France's anti-terror prosecutor has confirmed that the suspect in Friday's gruesome beheading of a middle school teacher was a Chechen teenager and that the school had received threats prior to the attack.
Police shot the suspect dead minutes after 47-year-old history teacher Samuel Paty was brutally murdered in the Paris suburb of Conflans-Sainte-Honorine, in what President Emmanuel Macron described as an "Islamist terrorist attack".
French police investigating the teacher's killing were questioning ten people in custody on Saturday, including the suspect's grandfather, parents and 17-year-old brother.
Jean-François Ricard, France's anti-terrorism prosecutor, said the suspect was an 18-year-old Chechen born in Moscow, who was living legally in France as a refugee. He was not known to intelligence services.
Ricard said the suspect, who was armed with a knife and an airsoft gun, approached pupils in the street and asked them to point out his victim before the attack.
A text claiming responsibility and a photograph of the victim were found on the suspect's phone after he was shot dead by police a few streets away, the prosecutor added.
France knife attacker asked pupils to point out his victim, prosecutor says
The teacher had earlier this month shown his pupils cartoons of the Prophet Mohammed in a civics class on freedom of expression, reportedly angering a number of Muslim parents.
Ricard said the father of a schoolgirl had sought the teacher's dismissal and launched an online call for "mobilisation" against him, naming Paty and giving the school's address. The teacher had filed a complaint for defamation after the school received threats.
The prosecutor added that one of the people arrested in the wake of the attack had a relative who had been a member of the Islamic State (IS) group.
'Murdered for teaching freedom of expression'
On Saturday, parents and teachers paid tribute to the murdered teacher, laying white roses outside the school and holding up placards saying "I am a teacher — Freedom of Speech".
Martial, 16, said Paty had loved his job: "He really wanted to teach us things — sometimes we had debates."
"According to my son, he was super nice, super friendly, super kind," Nordine Chaouadi, a parent of one of Paty's students, told AFP.
Arriving at the scene of the attack on Friday night, Macron urged the nation to stand united against extremism.
“One of our compatriots was murdered today because he taught (...) the freedom of expression, the freedom to believe or not believe,” Macron said.

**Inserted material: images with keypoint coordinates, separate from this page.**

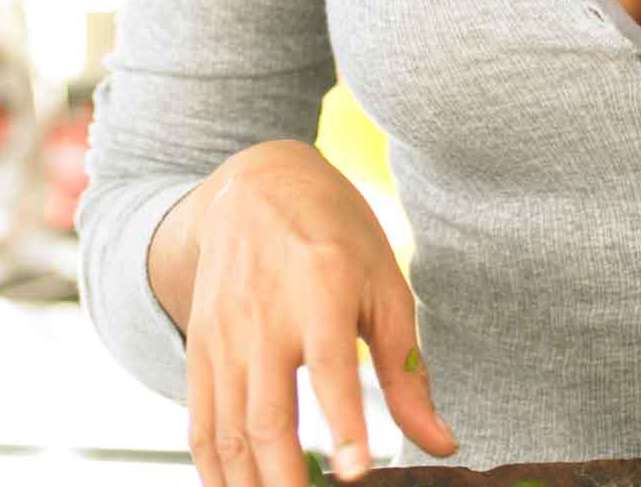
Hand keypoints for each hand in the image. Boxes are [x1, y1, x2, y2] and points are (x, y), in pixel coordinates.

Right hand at [168, 140, 456, 486]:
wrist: (252, 184)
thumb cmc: (332, 231)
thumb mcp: (385, 284)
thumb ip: (407, 371)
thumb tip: (441, 444)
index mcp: (320, 287)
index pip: (330, 366)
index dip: (343, 423)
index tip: (355, 473)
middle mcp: (262, 314)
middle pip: (266, 415)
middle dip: (286, 481)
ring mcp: (222, 334)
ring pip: (228, 429)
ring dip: (248, 485)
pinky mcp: (199, 347)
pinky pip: (200, 421)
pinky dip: (213, 468)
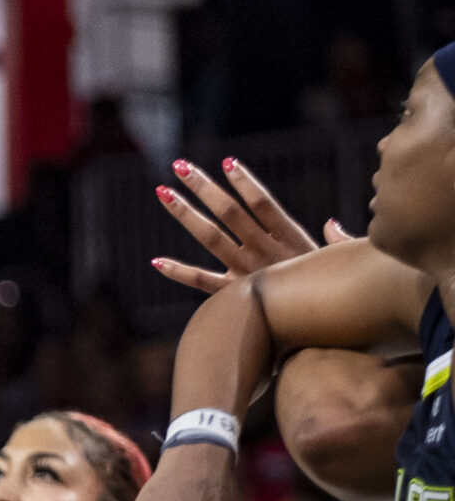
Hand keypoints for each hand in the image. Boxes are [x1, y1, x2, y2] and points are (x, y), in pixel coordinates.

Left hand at [153, 156, 342, 294]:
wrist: (332, 338)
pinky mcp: (237, 296)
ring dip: (185, 213)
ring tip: (162, 191)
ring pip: (211, 238)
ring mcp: (249, 274)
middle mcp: (267, 253)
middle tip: (180, 165)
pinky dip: (179, 272)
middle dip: (204, 187)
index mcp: (293, 241)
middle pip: (230, 213)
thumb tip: (331, 224)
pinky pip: (203, 283)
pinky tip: (155, 261)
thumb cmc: (343, 297)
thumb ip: (337, 242)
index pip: (264, 204)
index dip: (244, 182)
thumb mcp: (345, 265)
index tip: (226, 162)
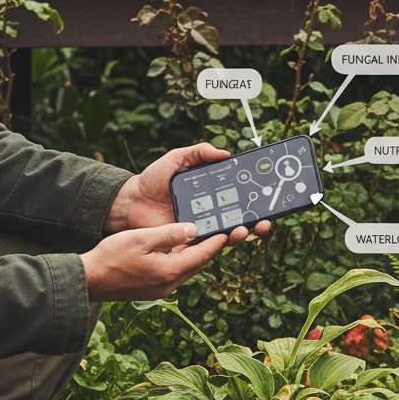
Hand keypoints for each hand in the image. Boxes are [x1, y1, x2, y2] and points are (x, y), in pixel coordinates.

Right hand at [81, 222, 242, 300]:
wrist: (88, 280)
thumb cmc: (112, 257)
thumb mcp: (142, 238)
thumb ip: (169, 234)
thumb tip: (194, 229)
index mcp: (171, 271)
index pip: (202, 255)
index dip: (217, 242)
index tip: (230, 231)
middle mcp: (171, 284)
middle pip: (198, 263)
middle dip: (210, 248)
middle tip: (223, 233)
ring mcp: (162, 289)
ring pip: (186, 268)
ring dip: (196, 254)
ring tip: (206, 239)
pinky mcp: (153, 290)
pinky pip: (174, 273)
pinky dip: (181, 260)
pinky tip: (181, 249)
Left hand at [104, 144, 268, 240]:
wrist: (131, 202)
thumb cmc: (153, 180)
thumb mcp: (176, 159)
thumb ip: (198, 152)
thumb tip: (224, 154)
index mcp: (213, 193)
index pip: (240, 197)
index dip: (256, 198)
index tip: (267, 196)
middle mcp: (212, 212)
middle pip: (243, 219)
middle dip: (258, 223)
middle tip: (264, 221)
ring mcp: (202, 229)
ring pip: (230, 235)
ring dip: (243, 234)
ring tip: (244, 229)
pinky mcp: (190, 243)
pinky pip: (209, 246)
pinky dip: (220, 243)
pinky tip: (225, 237)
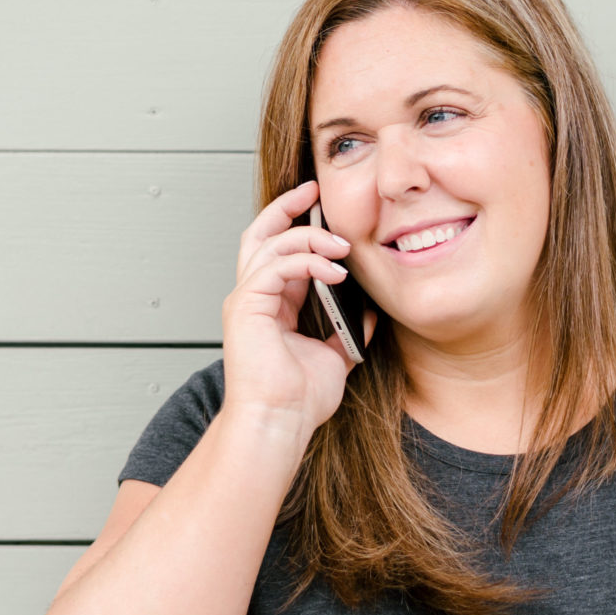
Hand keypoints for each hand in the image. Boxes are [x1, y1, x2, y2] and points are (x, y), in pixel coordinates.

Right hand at [220, 180, 379, 436]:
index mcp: (271, 305)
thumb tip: (369, 309)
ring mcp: (246, 301)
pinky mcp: (246, 307)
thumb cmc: (299, 400)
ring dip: (309, 238)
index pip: (278, 250)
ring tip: (342, 246)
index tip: (321, 204)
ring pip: (270, 244)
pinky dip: (307, 261)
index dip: (297, 223)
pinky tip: (335, 271)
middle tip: (314, 190)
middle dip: (286, 207)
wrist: (280, 424)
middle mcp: (253, 297)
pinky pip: (275, 266)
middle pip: (260, 233)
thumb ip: (347, 330)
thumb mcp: (335, 355)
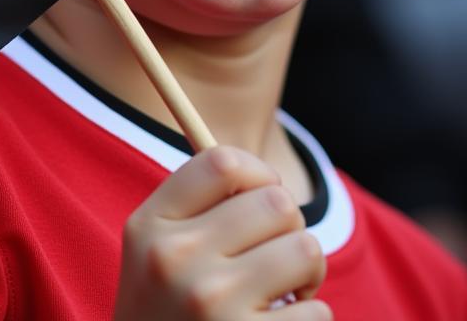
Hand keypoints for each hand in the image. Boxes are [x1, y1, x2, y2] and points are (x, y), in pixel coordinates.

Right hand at [113, 146, 331, 319]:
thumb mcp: (156, 257)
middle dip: (289, 230)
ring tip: (283, 296)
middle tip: (275, 259)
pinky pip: (317, 314)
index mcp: (149, 227)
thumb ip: (198, 210)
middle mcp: (174, 259)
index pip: (223, 162)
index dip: (259, 174)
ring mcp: (209, 304)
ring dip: (306, 275)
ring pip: (305, 250)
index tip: (263, 198)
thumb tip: (268, 178)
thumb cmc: (169, 317)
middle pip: (276, 203)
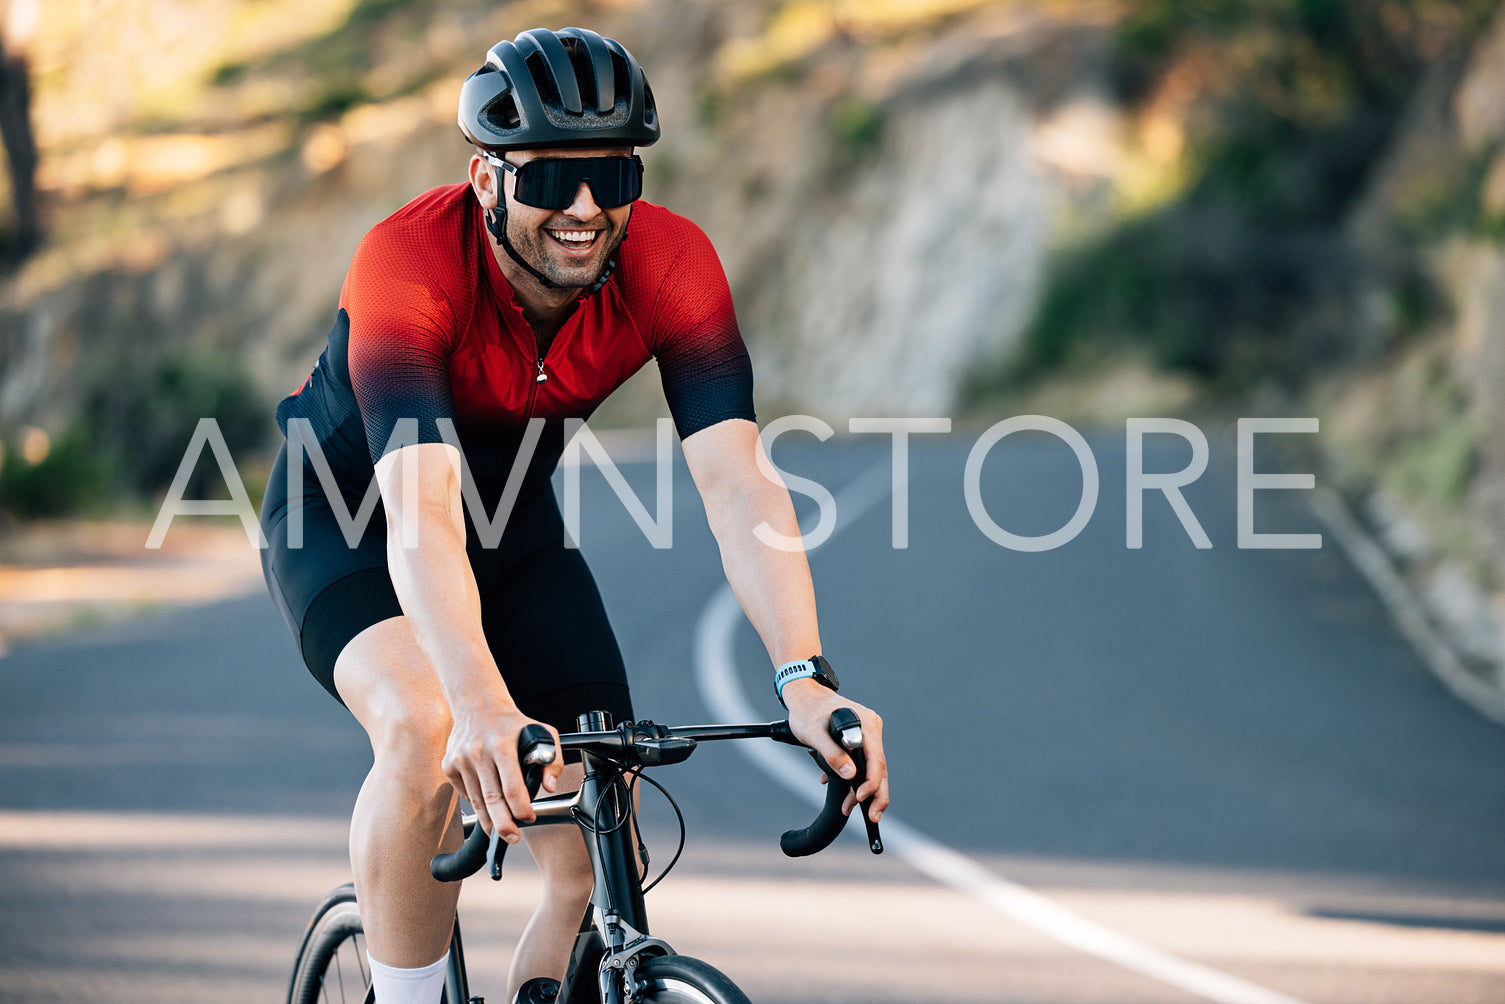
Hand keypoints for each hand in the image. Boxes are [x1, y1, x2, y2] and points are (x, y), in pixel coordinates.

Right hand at [441, 700, 562, 843]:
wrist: (478, 706)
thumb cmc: (513, 724)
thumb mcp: (543, 732)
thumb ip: (553, 760)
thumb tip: (549, 786)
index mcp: (502, 745)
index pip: (512, 788)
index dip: (522, 809)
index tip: (529, 818)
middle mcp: (478, 753)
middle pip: (492, 800)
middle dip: (504, 826)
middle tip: (513, 838)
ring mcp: (460, 760)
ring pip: (476, 801)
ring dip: (489, 820)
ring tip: (500, 830)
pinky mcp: (448, 765)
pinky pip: (465, 793)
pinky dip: (476, 802)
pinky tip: (486, 803)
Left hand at [783, 678, 888, 822]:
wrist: (805, 697)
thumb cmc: (807, 711)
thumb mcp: (813, 733)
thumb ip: (831, 753)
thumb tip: (850, 775)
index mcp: (866, 724)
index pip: (876, 759)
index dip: (871, 783)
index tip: (861, 799)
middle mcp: (872, 728)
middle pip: (879, 767)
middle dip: (875, 795)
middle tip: (872, 817)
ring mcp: (868, 734)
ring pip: (872, 768)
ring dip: (863, 790)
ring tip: (850, 807)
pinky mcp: (861, 739)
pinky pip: (863, 763)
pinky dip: (854, 778)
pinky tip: (842, 789)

>> For a teacher in France, a lesson on freedom of expression was followed by death
It is the second time in three weeks that terror has struck France linked to caricatures of the Prophet Muhammed.
Last month, a young man from Pakistan was arrested after attacking two people with a meat cleaver outside the former offices of the satirical newspaper Charlie Hebdo.
The weekly was the target of a deadly newsroom attack in 2015, and it republished caricatures of the prophet this month to underscore the right to freedom of information as a trial opened linked to that attack.
'Between hammer and anvil'
Friday’s terror attack came as Macron’s government works on a bill to address Islamic radicals, who authorities claim are creating a parallel society outside the values of the French Republic.
Muslim leaders condemned the killing, which many public figures perceived as an attack on the essence of French statehood and its values of secularism, freedom of worship and freedom of expression.
Deadly attacks by Islamist militants or their sympathisers was devastating for France's Muslim community, Tareq Oubrou, the imam of a Bordeaux mosque, said.
"We are between hammer and anvil," he told France Inter radio. "It attacks the Republic, society, peace and the very essence of religion, which is about togetherness."
Unions, anti-racism groups and Charlie Hebdo are organising a gathering in central Paris on Sunday to honour the murdered teacher.
A national tribute will be organised for Wednesday, Macron's office said.